Ministros levaram em consideração o fato de a crise ter afetado mais fortemente os consumidores
O Superior Tribunal de Justiça (STJ) autorizou a redução de aluguel e a manutenção de cliente em plano de saúde em razão da pandemia. Dois casos foram julgados nesta semana pelas 3ª e a 4ª Turmas e, em ambos, os ministros levaram em consideração o fato de a crise ter afetado mais fortemente os consumidores.
Redução do Aluguel
O caso sobre aluguel, julgado na terça-feira, era um recurso da EGA Administração Participações e Serviços. A empresa tentava reverter decisão de segunda instância favorável ao pedido feito pela Operativa Sistemas, sua locatária.
Em 16 de abril de 2020, a EGA pediu para reduzir aluguéis comerciais de um espaço de coworking. A empresa alegou que, por determinação legal do Distrito Federal, o atendimento no espaço foi reduzido, inviabilizando a atividade comercial.
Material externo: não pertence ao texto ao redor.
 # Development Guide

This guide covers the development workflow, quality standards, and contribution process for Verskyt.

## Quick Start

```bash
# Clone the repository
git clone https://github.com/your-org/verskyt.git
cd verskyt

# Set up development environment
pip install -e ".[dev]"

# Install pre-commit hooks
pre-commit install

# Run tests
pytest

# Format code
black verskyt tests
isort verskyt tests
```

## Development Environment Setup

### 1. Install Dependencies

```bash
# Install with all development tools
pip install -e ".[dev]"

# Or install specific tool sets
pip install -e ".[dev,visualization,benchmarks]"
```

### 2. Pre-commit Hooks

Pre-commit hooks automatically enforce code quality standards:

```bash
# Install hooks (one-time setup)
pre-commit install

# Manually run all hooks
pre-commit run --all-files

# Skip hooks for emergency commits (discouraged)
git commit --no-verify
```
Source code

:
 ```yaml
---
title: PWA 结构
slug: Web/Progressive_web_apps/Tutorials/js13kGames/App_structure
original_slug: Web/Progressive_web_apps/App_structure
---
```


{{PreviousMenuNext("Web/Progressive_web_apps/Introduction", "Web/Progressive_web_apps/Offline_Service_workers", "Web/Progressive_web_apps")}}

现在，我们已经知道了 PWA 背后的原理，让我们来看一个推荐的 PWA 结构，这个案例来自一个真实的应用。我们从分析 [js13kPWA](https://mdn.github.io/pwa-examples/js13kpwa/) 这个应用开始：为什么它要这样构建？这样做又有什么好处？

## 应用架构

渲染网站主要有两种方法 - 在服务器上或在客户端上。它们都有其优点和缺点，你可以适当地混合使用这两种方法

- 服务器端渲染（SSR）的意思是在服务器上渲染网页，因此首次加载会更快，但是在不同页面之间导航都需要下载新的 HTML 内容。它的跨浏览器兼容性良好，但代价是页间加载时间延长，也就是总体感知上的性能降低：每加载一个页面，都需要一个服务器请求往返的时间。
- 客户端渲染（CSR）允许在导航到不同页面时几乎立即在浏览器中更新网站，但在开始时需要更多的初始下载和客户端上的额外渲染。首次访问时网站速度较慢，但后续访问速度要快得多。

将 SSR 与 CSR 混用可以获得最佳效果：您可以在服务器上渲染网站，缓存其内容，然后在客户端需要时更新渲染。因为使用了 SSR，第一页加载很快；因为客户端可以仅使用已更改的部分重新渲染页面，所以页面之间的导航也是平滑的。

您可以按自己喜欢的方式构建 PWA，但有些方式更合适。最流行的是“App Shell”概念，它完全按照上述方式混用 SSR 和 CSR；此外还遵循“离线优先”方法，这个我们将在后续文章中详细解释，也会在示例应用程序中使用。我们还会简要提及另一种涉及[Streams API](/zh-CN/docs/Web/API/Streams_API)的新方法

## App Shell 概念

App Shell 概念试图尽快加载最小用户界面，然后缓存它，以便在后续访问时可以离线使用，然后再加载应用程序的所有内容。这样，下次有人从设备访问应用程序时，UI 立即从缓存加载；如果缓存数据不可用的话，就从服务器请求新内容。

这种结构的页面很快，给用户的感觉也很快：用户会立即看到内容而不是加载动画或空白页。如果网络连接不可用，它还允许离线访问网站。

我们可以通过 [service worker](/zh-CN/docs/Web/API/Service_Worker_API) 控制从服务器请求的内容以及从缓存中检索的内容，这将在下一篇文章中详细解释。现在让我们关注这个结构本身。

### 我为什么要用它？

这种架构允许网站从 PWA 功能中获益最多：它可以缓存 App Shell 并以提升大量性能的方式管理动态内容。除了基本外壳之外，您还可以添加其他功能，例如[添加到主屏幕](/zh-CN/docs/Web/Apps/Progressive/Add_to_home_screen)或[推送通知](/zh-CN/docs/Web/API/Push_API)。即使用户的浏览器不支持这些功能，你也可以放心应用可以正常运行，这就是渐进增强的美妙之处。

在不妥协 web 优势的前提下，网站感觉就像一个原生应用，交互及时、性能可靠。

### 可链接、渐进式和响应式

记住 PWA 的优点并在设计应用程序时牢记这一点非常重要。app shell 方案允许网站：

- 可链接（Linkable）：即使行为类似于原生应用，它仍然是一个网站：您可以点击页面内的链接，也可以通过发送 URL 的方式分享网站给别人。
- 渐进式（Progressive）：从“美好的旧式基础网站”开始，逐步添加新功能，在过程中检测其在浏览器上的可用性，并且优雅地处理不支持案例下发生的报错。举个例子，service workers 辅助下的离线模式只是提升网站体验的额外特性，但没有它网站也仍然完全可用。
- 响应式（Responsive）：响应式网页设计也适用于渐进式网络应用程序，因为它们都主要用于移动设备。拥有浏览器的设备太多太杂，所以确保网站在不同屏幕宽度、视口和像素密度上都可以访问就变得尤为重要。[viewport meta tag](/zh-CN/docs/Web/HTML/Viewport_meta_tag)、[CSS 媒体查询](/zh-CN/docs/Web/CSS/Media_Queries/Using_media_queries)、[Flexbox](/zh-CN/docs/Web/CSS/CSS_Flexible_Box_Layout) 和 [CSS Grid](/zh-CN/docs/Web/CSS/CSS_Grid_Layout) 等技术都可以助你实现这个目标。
A empresa pediu a revisão do valor do aluguel, um desconto de 50%, pelo prazo de cinco meses ou até cessarem os principais impactos econômicos da pandemia. Com o desconto, passaria a pagar R$ 1.657,84. Argumentou que sua receita no coworking teria caído 27,5% no período, para R$ 35 mil.
No julgamento, o relator, ministro Luis Felipe Salomão, analisou se a situação decorrente da pandemia constitui fato apto à revisão judicial de contrato de locação não residencial, especialmente quanto à redução proporcional do valor dos aluguéis.
De acordo com Salomão, a liberdade de contratar é a regra e a intervenção judicial só cabe quando for imprescindível ao restabelecimento do equilíbrio entre as partes. No caso concreto, ele verificou que, apesar de a pandemia ter afetado locador e locatário, ocorreu desequilíbrio econômico-financeiro maior para a locatária.
Por isso, o ministro ponderou que a fixação de um período determinado para que as partes possam se adequar às condições seria importante, especialmente quando a manutenção do contrato é viável (REsp 1984277).
O ministro traçou paralelo com o entendimento adotado pelo STJ na situação de revisão dos contratos de arrendamento mercantil indexados ao dólar durante o período de maxivalorização da moeda americana, no ano de 1999. Naquele caso, o STJ estabeleceu balizas para a revisão dos contratos no âmbito das relações de consumo e nas demais relações civis.
Manutenção do plano de saúde
Na mesma tarde, a 3ª Turma negou pedido da Unimed de Dourados (MS). A empresa queria rescindir um contrato na pandemia, de um cliente que pagou parcelas do plano de saúde em atraso (REsp 2001686). Em seu voto, porém, a relatora, ministra Nancy Andrighi, afirmou que a boa-fé objetiva impõe à operadora o dever de agir preservando o vínculo contratual dada a natureza dos contratos e a dependência dos beneficiários, especialmente idosos.
Ainda segundo a relatora, a pandemia não é justificativa para o não pagamento, mas pelo grave impacto na situação sócio-econômica mundial não pode ser desprezada pelos contratantes. ”A operadora rescindiu o contrato de plano de saúde em 2020 em meio à crise sanitária, depois de receber pagamentos com atraso desde ao menos 2005 e de todas as mensalidades vencidas terem sido efetivamente pagas com correção monetária e juros de mora”, disse.
Thais Matallo, sócia da área de direito do consumidor do escritório Machado Meyer, destaca que a Lei nº 9.656, de 1998, dá ao plano de saúde o direito de cancelar o contrato quando há falta de pagamento. Para a advogada, é necessário equilíbrio financeiro nos contratos, para evitar eventual oportunismo. “Os consumidores acabam pagando a conta”, afirma, ao se referir a eventuais reajustes para abranger o risco.
A advogada Ana Vogado, especialista em direito civil e sócia do Malta Advogados, lembra que o precedente do STJ sobre o efeito da pandemia nos contratos é um julgamento sobre mensalidades escolares. Nele, foi pleiteada a redução na mensalidade por mudança na forma de prestação do serviço contratado.
“Naquele caso a Corte já indicou que iria analisar caso a caso. Não há um padrão”, diz Ana. A advogada destaca que o desequilíbrio econômico financeiro precisa resultar em situação de vantagem para a outra parte, com enriquecimento ilícito.
Na ocasião, a 4ª Turma decidiu que deve ser analisada a natureza do contrato e a conduta das partes. O pedido foi negado porque, para os ministros, não houve comprovação do incremento dos gastos pelo consumidor. Foi considerado ainda que o número de aulas foi reduzido por causa de medidas sanitárias adotadas pelas autoridades públicas (REsp 1998206).